[Page-level text extractions]
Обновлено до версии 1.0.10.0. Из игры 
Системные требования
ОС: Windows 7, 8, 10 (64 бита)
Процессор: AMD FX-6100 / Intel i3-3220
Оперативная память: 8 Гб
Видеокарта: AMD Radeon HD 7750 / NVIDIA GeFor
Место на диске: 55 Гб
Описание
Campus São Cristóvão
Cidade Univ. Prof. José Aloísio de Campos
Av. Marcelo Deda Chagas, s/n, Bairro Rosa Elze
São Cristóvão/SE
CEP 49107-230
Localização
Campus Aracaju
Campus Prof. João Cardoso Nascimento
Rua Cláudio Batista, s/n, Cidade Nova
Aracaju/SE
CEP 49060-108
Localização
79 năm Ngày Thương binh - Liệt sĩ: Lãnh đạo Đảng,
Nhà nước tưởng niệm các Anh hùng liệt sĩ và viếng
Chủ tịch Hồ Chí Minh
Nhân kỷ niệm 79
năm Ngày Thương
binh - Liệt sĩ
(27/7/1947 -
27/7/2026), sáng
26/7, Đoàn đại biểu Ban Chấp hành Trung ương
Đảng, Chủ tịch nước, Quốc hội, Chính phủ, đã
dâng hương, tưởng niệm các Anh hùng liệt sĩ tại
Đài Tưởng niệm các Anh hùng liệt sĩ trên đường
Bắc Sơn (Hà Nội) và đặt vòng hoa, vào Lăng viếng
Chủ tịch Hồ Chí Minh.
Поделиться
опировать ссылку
* * *
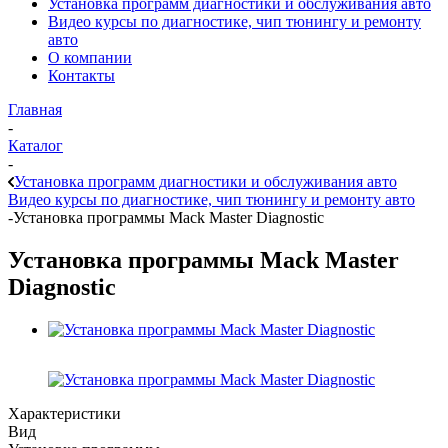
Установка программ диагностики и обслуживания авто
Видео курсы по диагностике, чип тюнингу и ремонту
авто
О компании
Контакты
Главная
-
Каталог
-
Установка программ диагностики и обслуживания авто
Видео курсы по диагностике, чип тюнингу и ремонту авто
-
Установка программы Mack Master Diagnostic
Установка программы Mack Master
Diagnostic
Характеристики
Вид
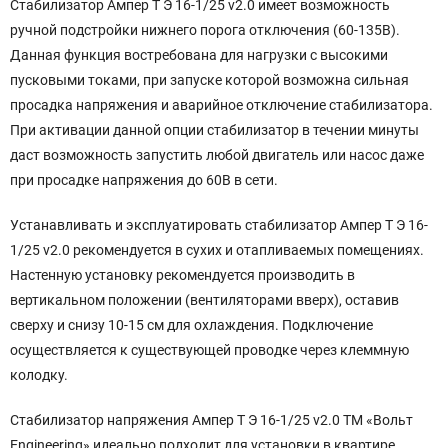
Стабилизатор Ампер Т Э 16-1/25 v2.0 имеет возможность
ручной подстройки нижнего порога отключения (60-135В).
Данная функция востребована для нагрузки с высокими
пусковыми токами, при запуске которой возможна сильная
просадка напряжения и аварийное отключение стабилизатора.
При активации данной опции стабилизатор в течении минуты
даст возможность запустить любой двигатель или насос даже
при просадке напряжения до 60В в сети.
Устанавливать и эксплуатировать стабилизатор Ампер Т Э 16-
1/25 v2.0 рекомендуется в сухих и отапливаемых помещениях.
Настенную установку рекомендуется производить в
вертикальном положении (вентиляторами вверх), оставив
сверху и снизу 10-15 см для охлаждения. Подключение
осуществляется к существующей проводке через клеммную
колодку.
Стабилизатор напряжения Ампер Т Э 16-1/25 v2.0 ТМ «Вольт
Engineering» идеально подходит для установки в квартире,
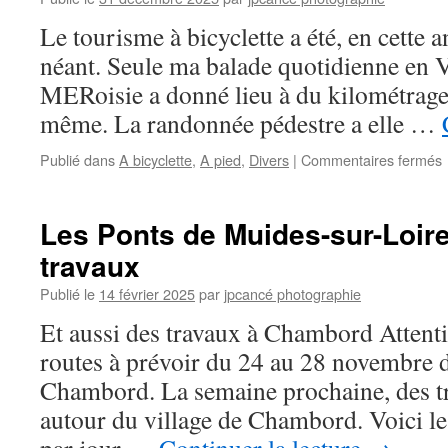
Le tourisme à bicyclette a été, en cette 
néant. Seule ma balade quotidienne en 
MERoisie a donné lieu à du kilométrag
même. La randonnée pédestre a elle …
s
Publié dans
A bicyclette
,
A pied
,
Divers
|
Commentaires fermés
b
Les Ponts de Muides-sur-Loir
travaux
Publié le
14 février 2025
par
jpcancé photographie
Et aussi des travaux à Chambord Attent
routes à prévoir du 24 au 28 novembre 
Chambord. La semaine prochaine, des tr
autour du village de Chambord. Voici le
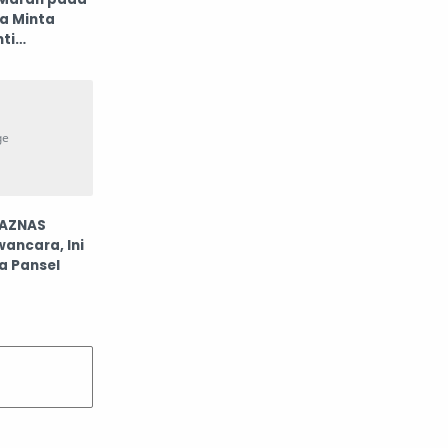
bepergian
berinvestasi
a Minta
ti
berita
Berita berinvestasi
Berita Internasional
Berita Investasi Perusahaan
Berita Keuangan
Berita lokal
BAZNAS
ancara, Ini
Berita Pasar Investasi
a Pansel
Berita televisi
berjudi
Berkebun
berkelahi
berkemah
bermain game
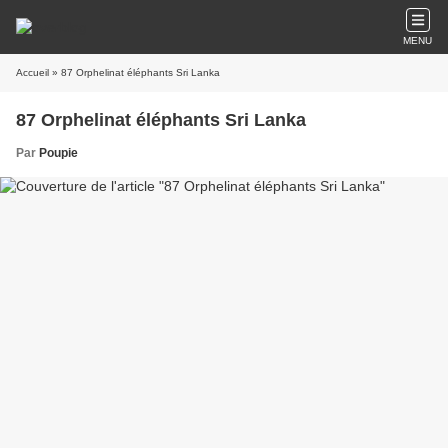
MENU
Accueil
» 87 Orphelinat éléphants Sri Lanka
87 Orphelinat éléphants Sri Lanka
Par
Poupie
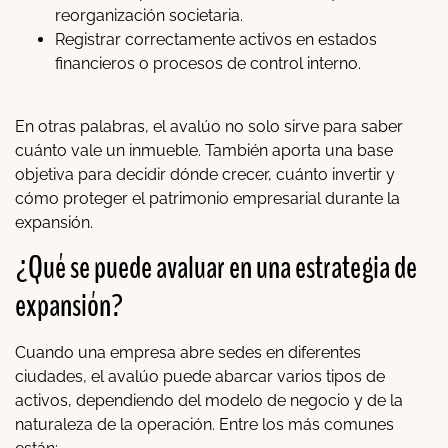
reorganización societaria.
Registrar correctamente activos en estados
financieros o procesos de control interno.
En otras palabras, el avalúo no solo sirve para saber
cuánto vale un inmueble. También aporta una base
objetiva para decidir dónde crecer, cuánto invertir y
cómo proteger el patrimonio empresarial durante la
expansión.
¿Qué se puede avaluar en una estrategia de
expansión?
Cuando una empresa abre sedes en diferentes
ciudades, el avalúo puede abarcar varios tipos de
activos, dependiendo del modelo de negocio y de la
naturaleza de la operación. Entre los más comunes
...
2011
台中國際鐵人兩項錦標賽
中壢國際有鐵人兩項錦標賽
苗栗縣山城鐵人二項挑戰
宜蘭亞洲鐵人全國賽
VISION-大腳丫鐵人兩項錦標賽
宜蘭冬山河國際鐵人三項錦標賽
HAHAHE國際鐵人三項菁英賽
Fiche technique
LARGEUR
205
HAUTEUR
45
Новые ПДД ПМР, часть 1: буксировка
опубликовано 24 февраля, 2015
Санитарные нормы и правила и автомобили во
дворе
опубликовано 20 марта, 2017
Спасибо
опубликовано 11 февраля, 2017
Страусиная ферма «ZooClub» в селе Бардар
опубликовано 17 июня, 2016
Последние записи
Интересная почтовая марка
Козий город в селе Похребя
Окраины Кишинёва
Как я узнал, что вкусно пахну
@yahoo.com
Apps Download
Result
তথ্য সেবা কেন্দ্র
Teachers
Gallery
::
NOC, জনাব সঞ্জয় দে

> [What to work on] From the records above, quote only the lines running from the line with "Обновлено до версии 1.0.10.0. Из игры" to the line with "CEP 49060-108", both lines included.

> [Response area]
Обновлено до версии 1.0.10.0. Из игры 
Системные требования
ОС: Windows 7, 8, 10 (64 бита)
Процессор: AMD FX-6100 / Intel i3-3220
Оперативная память: 8 Гб
Видеокарта: AMD Radeon HD 7750 / NVIDIA GeFor
Место на диске: 55 Гб
Описание
Campus São Cristóvão
Cidade Univ. Prof. José Aloísio de Campos
Av. Marcelo Deda Chagas, s/n, Bairro Rosa Elze
São Cristóvão/SE
CEP 49107-230
Localização
Campus Aracaju
Campus Prof. João Cardoso Nascimento
Rua Cláudio Batista, s/n, Cidade Nova
Aracaju/SE
CEP 49060-108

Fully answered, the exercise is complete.